MORE BUDGET FLIM-FLAMMERY….Today’s news about the latest budget request for the Iraq war is actually sort of peculiar:

The White House said Thursday that it planned to ask Congress for an additional $70 billion to pay for the wars in Iraq and Afghanistan, driving the cost of military operations in the two countries to $120 billion this year….The cost of military operations in 2006 is $35 billion higher than what Congress had estimated a few months ago the Defense Department would need this year.

More money I understand. But $35 billion more than expected? What’s up with that? There are at least two likely explanations:

As in previous years, the supplemental budget request also will ask Congress to pay for programs that are not directly related to the wars in Iraq and Afghanistan.

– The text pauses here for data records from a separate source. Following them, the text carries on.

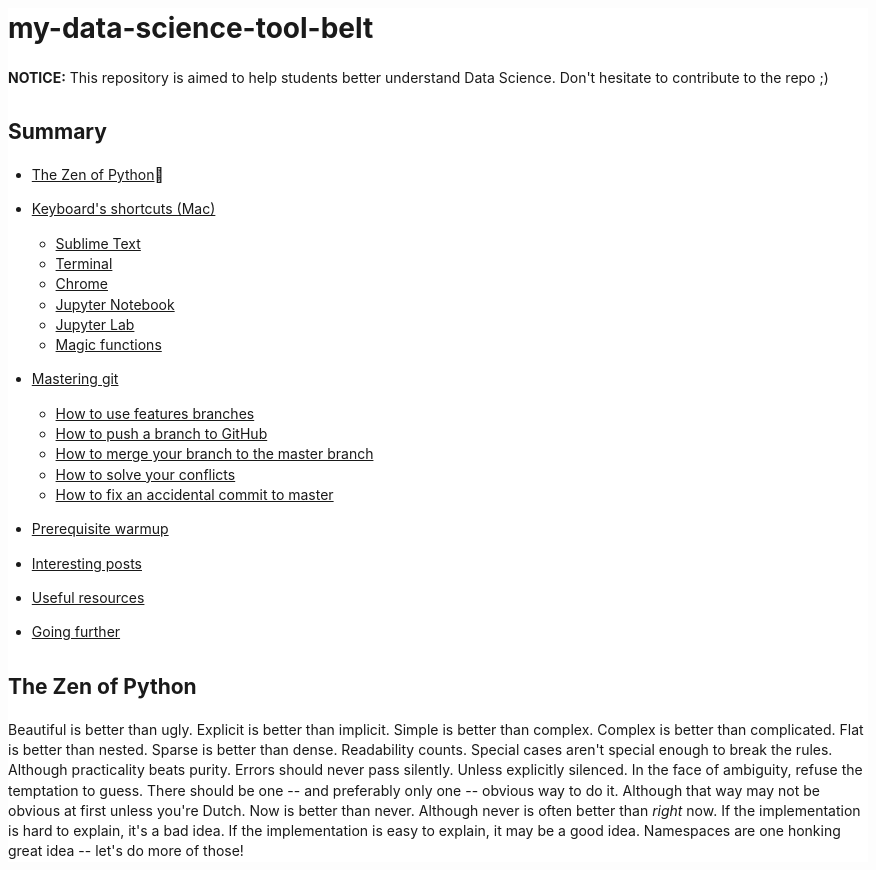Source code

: # my-data-science-tool-belt
**NOTICE:** This repository is aimed to help students better understand Data Science.
Don't hesitate to contribute to the repo ;)

## Summary

- [The Zen of Python](#the-zen-of-python)🐍

- [Keyboard's shortcuts (Mac)](#keyboards-shortcuts-mac)
  - [Sublime Text](#sublime-text)
  - [Terminal](#terminal)
  - [Chrome](#chrome)
  - [Jupyter Notebook](#jupyter-notebook)
  - [Jupyter Lab](#jupyter-lab)
  - [Magic functions](#magic-functions)
- [Mastering git](#mastering-git)
  - [How to use features branches](#how-to-use-features-branches)
  - [How to push a branch to GitHub](#how-to-push-a-branch-to-github)
  - [How to merge your branch to the master branch](#how-to-merge-your-branch-to-the-master-branch)
  - [How to solve your conflicts](#how-to-solve-your-conflicts)
  - [How to fix an accidental commit to master](#how-to-fix-an-accidental-commit-to-master)
- [Prerequisite warmup](#prerequisite-warmup)
- [Interesting posts](#interesting-posts)
- [Useful resources](#useful-resources)
- [Going further](#going-further)

## The Zen of Python

Beautiful is better than ugly.
Explicit is better than implicit.
Simple is better than complex.
Complex is better than complicated.
Flat is better than nested.
Sparse is better than dense.
Readability counts.
Special cases aren't special enough to break the rules.
Although practicality beats purity.
Errors should never pass silently.
Unless explicitly silenced.
In the face of ambiguity, refuse the temptation to guess.
There should be one -- and preferably only one -- obvious way to do it.
Although that way may not be obvious at first unless you're Dutch.
Now is better than never.
Although never is often better than *right* now.
If the implementation is hard to explain, it's a bad idea.
If the implementation is easy to explain, it may be a good idea.
Namespaces are one honking great idea -- let's do more of those!



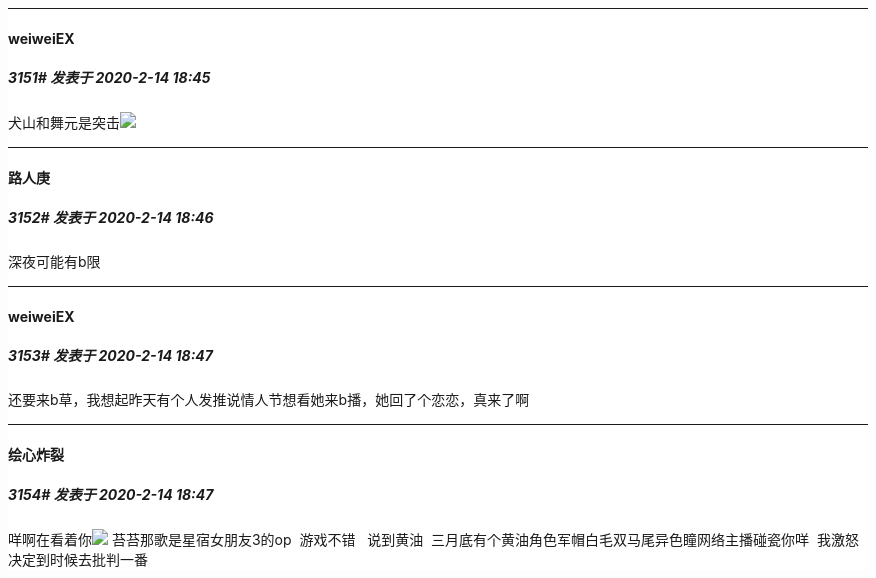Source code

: 





-----

####  weiweiEX  
##### 3151#       发表于 2020-2-14 18:45




犬山和舞元是突击<img src="https://static.saraba1st.com/image/smiley/face2017/067.png" referrerpolicy="no-referrer">







-----

####  路人庚  
##### 3152#       发表于 2020-2-14 18:46




深夜可能有b限







-----

####  weiweiEX  
##### 3153#       发表于 2020-2-14 18:47




还要来b草，我想起昨天有个人发推说情人节想看她来b播，她回了个恋恋，真来了啊







-----

####  绘心炸裂  
##### 3154#       发表于 2020-2-14 18:47




咩啊在看着你<img src="https://static.saraba1st.com/image/smiley/face2017/067.png" referrerpolicy="no-referrer">
苔苔那歌是星宿女朋友3的op  游戏不错   说到黄油  三月底有个黄油角色军帽白毛双马尾异色瞳网络主播碰瓷你咩  我激怒 决定到时候去批判一番





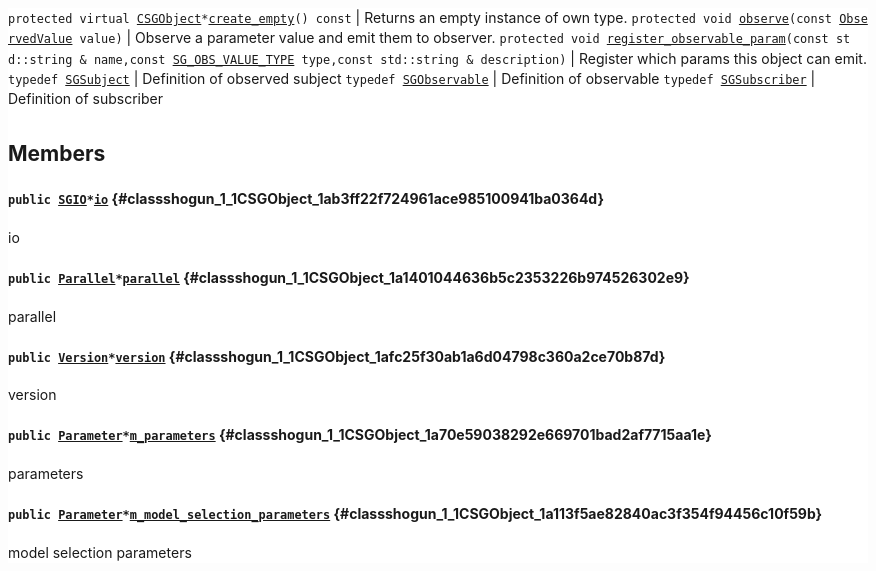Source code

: `protected virtual `[`CSGObject`](#classshogun_1_1CSGObject)` * `[`create_empty`](#classshogun_1_1CSGObject_1adf79c57eee99ece954548a61ca38cd80)`() const` | Returns an empty instance of own type.
`protected void `[`observe`](#classshogun_1_1CSGObject_1ab7f66a33081e42252d9c0bb971bbb019)`(const `[`ObservedValue`](#classshogun_1_1ObservedValue)` value)` | Observe a parameter value and emit them to observer. 
`protected void `[`register_observable_param`](#classshogun_1_1CSGObject_1a0fe3525aebc1dd5896191740320e20cd)`(const std::string & name,const `[`SG_OBS_VALUE_TYPE`](#namespaceshogun_1adcef34436f03207dcc3b97db8b4794d9)` type,const std::string & description)` | Register which params this object can emit. 
`typedef `[`SGSubject`](#classshogun_1_1CSGObject_1a52509313192ce488ae91f9d7e2b16267) | Definition of observed subject
`typedef `[`SGObservable`](#classshogun_1_1CSGObject_1a3f344a622ab6c3e0dd73b5dd3f7aa556) | Definition of observable
`typedef `[`SGSubscriber`](#classshogun_1_1CSGObject_1a658eb47ba606529e8ffc5090d36e34e8) | Definition of subscriber

## Members

#### `public `[`SGIO`](#classshogun_1_1SGIO)` * `[`io`](#classshogun_1_1CSGObject_1ab3ff22f724961ace985100941ba0364d) {#classshogun_1_1CSGObject_1ab3ff22f724961ace985100941ba0364d}

io

#### `public `[`Parallel`](#classshogun_1_1Parallel)` * `[`parallel`](#classshogun_1_1CSGObject_1a1401044636b5c2353226b974526302e9) {#classshogun_1_1CSGObject_1a1401044636b5c2353226b974526302e9}

parallel

#### `public `[`Version`](#classshogun_1_1Version)` * `[`version`](#classshogun_1_1CSGObject_1afc25f30ab1a6d04798c360a2ce70b87d) {#classshogun_1_1CSGObject_1afc25f30ab1a6d04798c360a2ce70b87d}

version

#### `public `[`Parameter`](#classshogun_1_1Parameter)` * `[`m_parameters`](#classshogun_1_1CSGObject_1a70e59038292e669701bad2af7715aa1e) {#classshogun_1_1CSGObject_1a70e59038292e669701bad2af7715aa1e}

parameters

#### `public `[`Parameter`](#classshogun_1_1Parameter)` * `[`m_model_selection_parameters`](#classshogun_1_1CSGObject_1a113f5ae82840ac3f354f94456c10f59b) {#classshogun_1_1CSGObject_1a113f5ae82840ac3f354f94456c10f59b}

model selection parameters
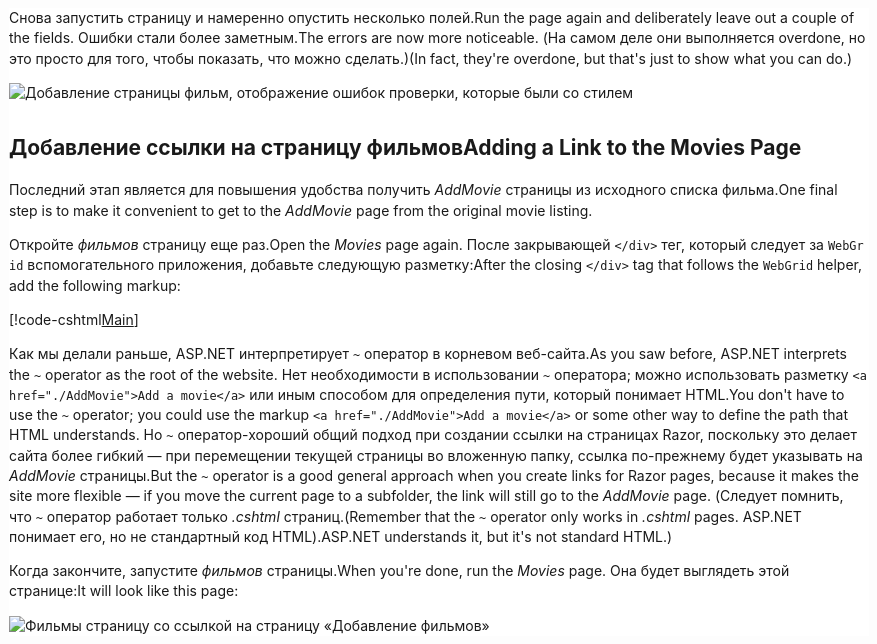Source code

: <span data-ttu-id="9523f-283">Снова запустить страницу и намеренно опустить несколько полей.</span><span class="sxs-lookup"><span data-stu-id="9523f-283">Run the page again and deliberately leave out a couple of the fields.</span></span> <span data-ttu-id="9523f-284">Ошибки стали более заметным.</span><span class="sxs-lookup"><span data-stu-id="9523f-284">The errors are now more noticeable.</span></span> <span data-ttu-id="9523f-285">(На самом деле они выполняется overdone, но это просто для того, чтобы показать, что можно сделать.)</span><span class="sxs-lookup"><span data-stu-id="9523f-285">(In fact, they're overdone, but that's just to show what you can do.)</span></span>

![Добавление страницы фильм, отображение ошибок проверки, которые были со стилем](entering-data/_static/image6.png)

## <a name="adding-a-link-to-the-movies-page"></a><span data-ttu-id="9523f-287">Добавление ссылки на страницу фильмов</span><span class="sxs-lookup"><span data-stu-id="9523f-287">Adding a Link to the Movies Page</span></span>

<span data-ttu-id="9523f-288">Последний этап является для повышения удобства получить *AddMovie* страницы из исходного списка фильма.</span><span class="sxs-lookup"><span data-stu-id="9523f-288">One final step is to make it convenient to get to the *AddMovie* page from the original movie listing.</span></span>

<span data-ttu-id="9523f-289">Откройте *фильмов* страницу еще раз.</span><span class="sxs-lookup"><span data-stu-id="9523f-289">Open the *Movies* page again.</span></span> <span data-ttu-id="9523f-290">После закрывающей `</div>` тег, который следует за `WebGrid` вспомогательного приложения, добавьте следующую разметку:</span><span class="sxs-lookup"><span data-stu-id="9523f-290">After the closing `</div>` tag that follows the `WebGrid` helper, add the following markup:</span></span>

[!code-cshtml[Main](entering-data/samples/sample14.cshtml)]

<span data-ttu-id="9523f-291">Как мы делали раньше, ASP.NET интерпретирует `~` оператор в корневом веб-сайта.</span><span class="sxs-lookup"><span data-stu-id="9523f-291">As you saw before, ASP.NET interprets the `~` operator as the root of the website.</span></span> <span data-ttu-id="9523f-292">Нет необходимости в использовании `~` оператора; можно использовать разметку `<a href="./AddMovie">Add a movie</a>` или иным способом для определения пути, который понимает HTML.</span><span class="sxs-lookup"><span data-stu-id="9523f-292">You don't have to use the `~` operator; you could use the markup `<a href="./AddMovie">Add a movie</a>` or some other way to define the path that HTML understands.</span></span> <span data-ttu-id="9523f-293">Но `~` оператор-хороший общий подход при создании ссылки на страницах Razor, поскольку это делает сайта более гибкий — при перемещении текущей страницы во вложенную папку, ссылка по-прежнему будет указывать на *AddMovie* страницы.</span><span class="sxs-lookup"><span data-stu-id="9523f-293">But the `~` operator is a good general approach when you create links for Razor pages, because it makes the site more flexible — if you move the current page to a subfolder, the link will still go to the *AddMovie* page.</span></span> <span data-ttu-id="9523f-294">(Следует помнить, что `~` оператор работает только *.cshtml* страниц.</span><span class="sxs-lookup"><span data-stu-id="9523f-294">(Remember that the `~` operator only works in *.cshtml* pages.</span></span> <span data-ttu-id="9523f-295">ASP.NET понимает его, но не стандартный код HTML).</span><span class="sxs-lookup"><span data-stu-id="9523f-295">ASP.NET understands it, but it's not standard HTML.)</span></span>

<span data-ttu-id="9523f-296">Когда закончите, запустите *фильмов* страницы.</span><span class="sxs-lookup"><span data-stu-id="9523f-296">When you're done, run the *Movies* page.</span></span> <span data-ttu-id="9523f-297">Она будет выглядеть этой странице:</span><span class="sxs-lookup"><span data-stu-id="9523f-297">It will look like this page:</span></span>

![Фильмы страницу со ссылкой на страницу «Добавление фильмов»](entering-data/_static/image7.png)
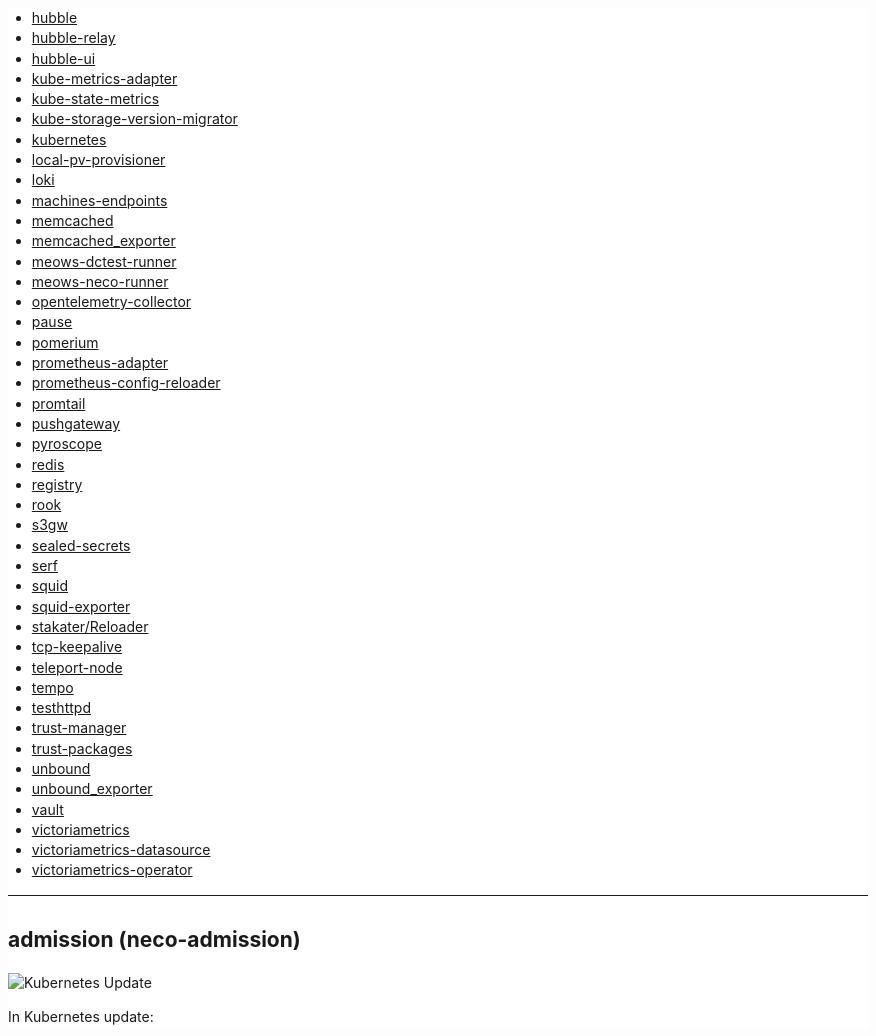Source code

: - [hubble](#hubble)
- [hubble-relay](#hubble-relay)
- [hubble-ui](#hubble-ui)
- [kube-metrics-adapter](#kube-metrics-adapter)
- [kube-state-metrics](#kube-state-metrics)
- [kube-storage-version-migrator](#kube-storage-version-migrator)
- [kubernetes](#kubernetes)
- [local-pv-provisioner](#local-pv-provisioner)
- [loki](#loki)
- [machines-endpoints](#machines-endpoints)
- [memcached](#memcached)
- [memcached\_exporter](#memcached_exporter)
- [meows-dctest-runner](#meows-dctest-runner)
- [meows-neco-runner](#meows-neco-runner)
- [opentelemetry-collector](#opentelemetry-collector)
- [pause](#pause)
- [pomerium](#pomerium)
- [prometheus-adapter](#prometheus-adapter)
- [prometheus-config-reloader](#prometheus-config-reloader)
- [promtail](#promtail)
- [pushgateway](#pushgateway)
- [pyroscope](#pyroscope)
- [redis](#redis)
- [registry](#registry)
- [rook](#rook)
- [s3gw](#s3gw)
- [sealed-secrets](#sealed-secrets)
- [serf](#serf)
- [squid](#squid)
- [squid-exporter](#squid-exporter)
- [stakater/Reloader](#stakaterreloader)
- [tcp-keepalive](#tcp-keepalive)
- [teleport-node](#teleport-node)
- [tempo](#tempo)
- [testhttpd](#testhttpd)
- [trust-manager](#trust-manager)
- [trust-packages](#trust-packages)
- [unbound](#unbound)
- [unbound\_exporter](#unbound_exporter)
- [vault](#vault)
- [victoriametrics](#victoriametrics)
- [victoriametrics-datasource](#victoriametrics-datasource)
- [victoriametrics-operator](#victoriametrics-operator)

---

## admission (neco-admission)

![Kubernetes Update](./kubernetes_update.svg)

In Kubernetes update:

Kaplan said part of the supplemental funding ? he did not say how much ? would go toward the Army’s effort to convert its forces into smaller, more deployable combat units.

Some budget experts have criticized the practice of including in “emergency” spending bills the costs of programs not directly tied to military operations in Iraq and Afghanistan.

Robert L. Bixby, executive director of the Concord Coalition, which lobbies for balanced budgets, said the Pentagon might intentionally be seeking more money than it needed for this year so that next year’s funding request would look small by comparison.

That sounds right to me. Some of the extra money is just a convenient way to inflate the normal Pentagon budget without getting too much pushback from Congress (it’s an emergency!), and some is just for show so that next year’s request will look smaller. Smoke and mirrors, baby, smoke and mirrors.